然后我們通過(guò)如下目標(biāo)函數(shù)來(lái)優(yōu)化下一棵樹(shù)的參數(shù)：

以回歸問(wèn)題的提升樹(shù)為例展開(kāi)，一棵回歸樹(shù)可表示為：

第0步、第m步和最終模型可表示為：

給定第m-1步的模型下，求解：

當(dāng)損失函數(shù)為平方損失時(shí)：

相應(yīng)的損失可推導(dǎo)為：

則有：

說(shuō)明提升樹(shù)模型每一次迭代是在擬合一個(gè)殘差函數(shù)。

但實(shí)際工作中并不是每一個(gè)損失函數(shù)都如平方損失那樣容易優(yōu)化，所以有學(xué)者就提出近似梯度下降的方法來(lái)使用損失函數(shù)的負(fù)梯度在當(dāng)前模型的值作為回歸提升樹(shù)中殘差的近似值，即：

所以，綜合提升樹(shù)和梯度提升，GBDT模型算法的一般流程可歸納為：

(1) 初始化弱學(xué)習(xí)器:

(2) 對(duì)有：

對(duì)每個(gè)樣本，計(jì)算負(fù)梯度，即殘差

將上步得到的殘差作為樣本新的真實(shí)值，并將數(shù)據(jù)作為下棵樹(shù)的訓(xùn)練數(shù)據(jù)，得到一顆新的回歸樹(shù)其對(duì)應(yīng)的葉子節(jié)點(diǎn)區(qū)域?yàn)?/span>。
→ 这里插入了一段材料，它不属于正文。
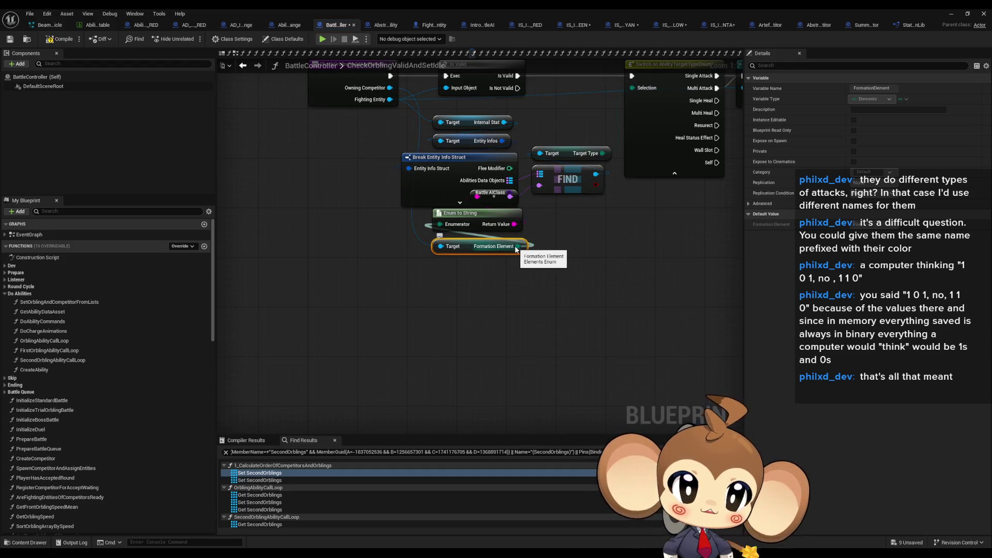
# Inspect CheckOrblingValidAndSetIdle's Target Type getter, then navigate back through GetAbilityDataAsset and earlier Formation Element results
pyautogui.moveTo(598, 159); pyautogui.dragTo(498, 229)
pyautogui.click(497, 229)
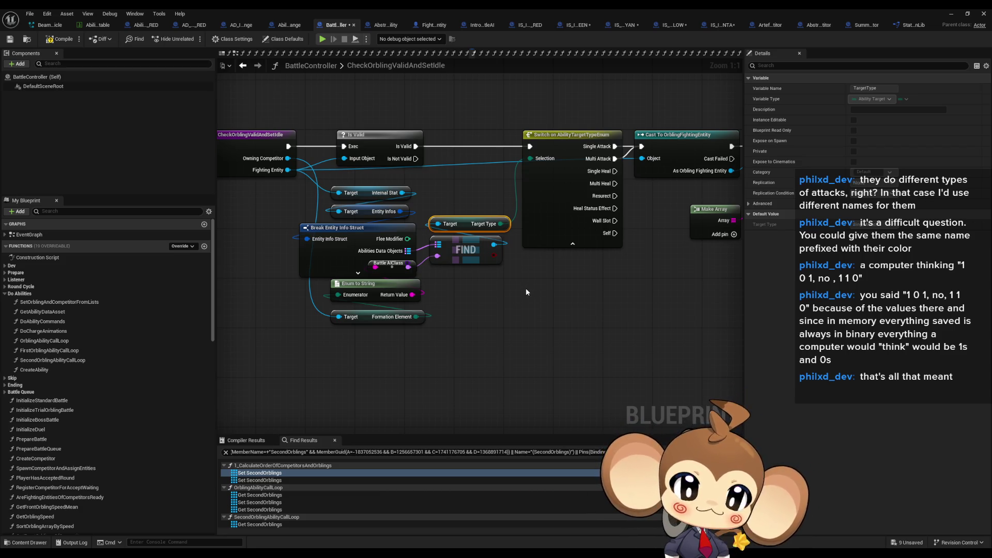
pyautogui.moveTo(520, 289); pyautogui.dragTo(608, 312)
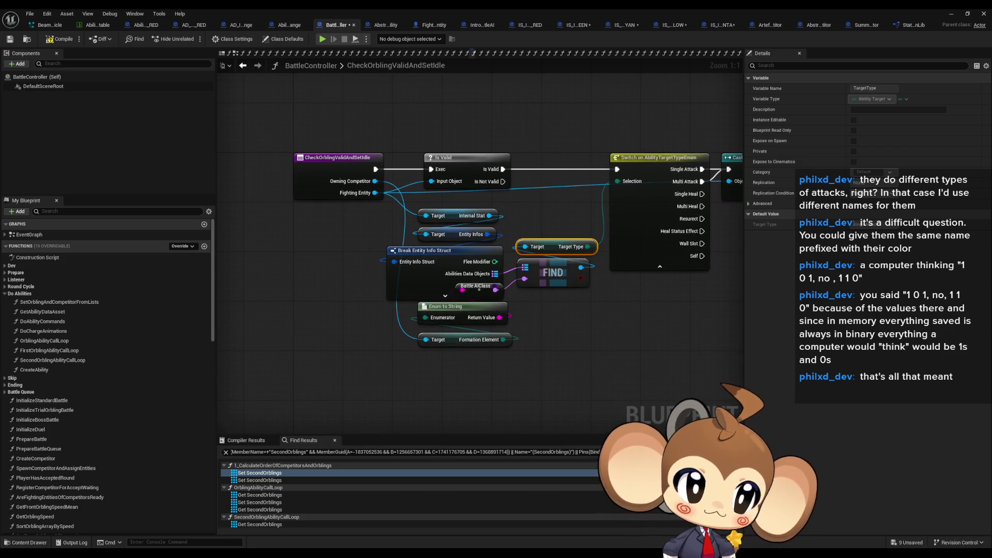
pyautogui.press('alt+Left')
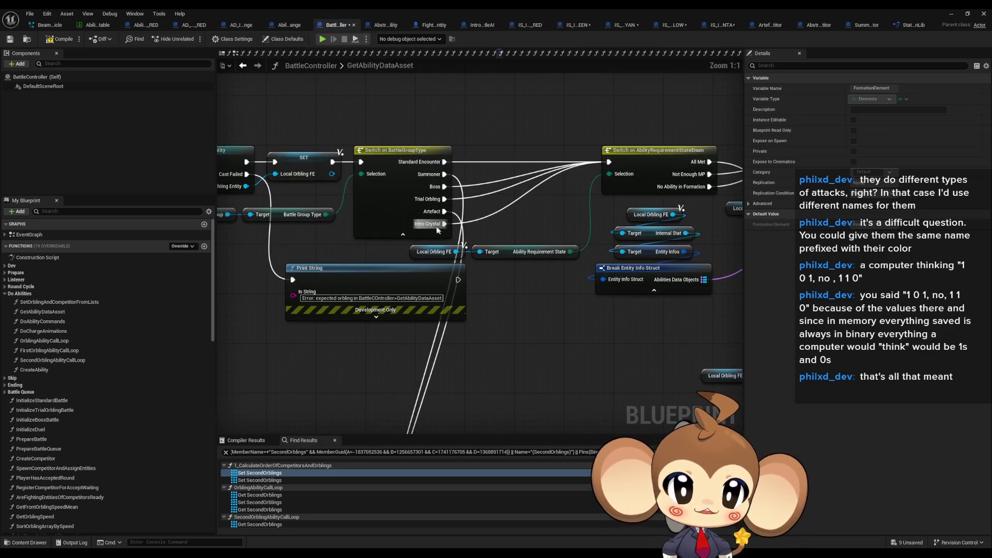
pyautogui.scroll(-5, 435, 226)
其中為回歸樹(shù)t的葉子節(jié)點(diǎn)的個(gè)數(shù)。
對(duì)葉子區(qū)域計(jì)算最佳擬合值

更新強(qiáng)學(xué)習(xí)器

(3) 得到最終學(xué)習(xí)器

GBDT代碼框架

手動(dòng)從頭開(kāi)始寫一個(gè)GBDT模型并非易事，需要我們對(duì)GBDT模型算法細(xì)節(jié)都有足夠深入的理解。在動(dòng)手寫代碼之前，我們需要梳理清楚代碼框架，一個(gè)完整的GBDT系統(tǒng)應(yīng)包括如下幾個(gè)方面，如圖所示。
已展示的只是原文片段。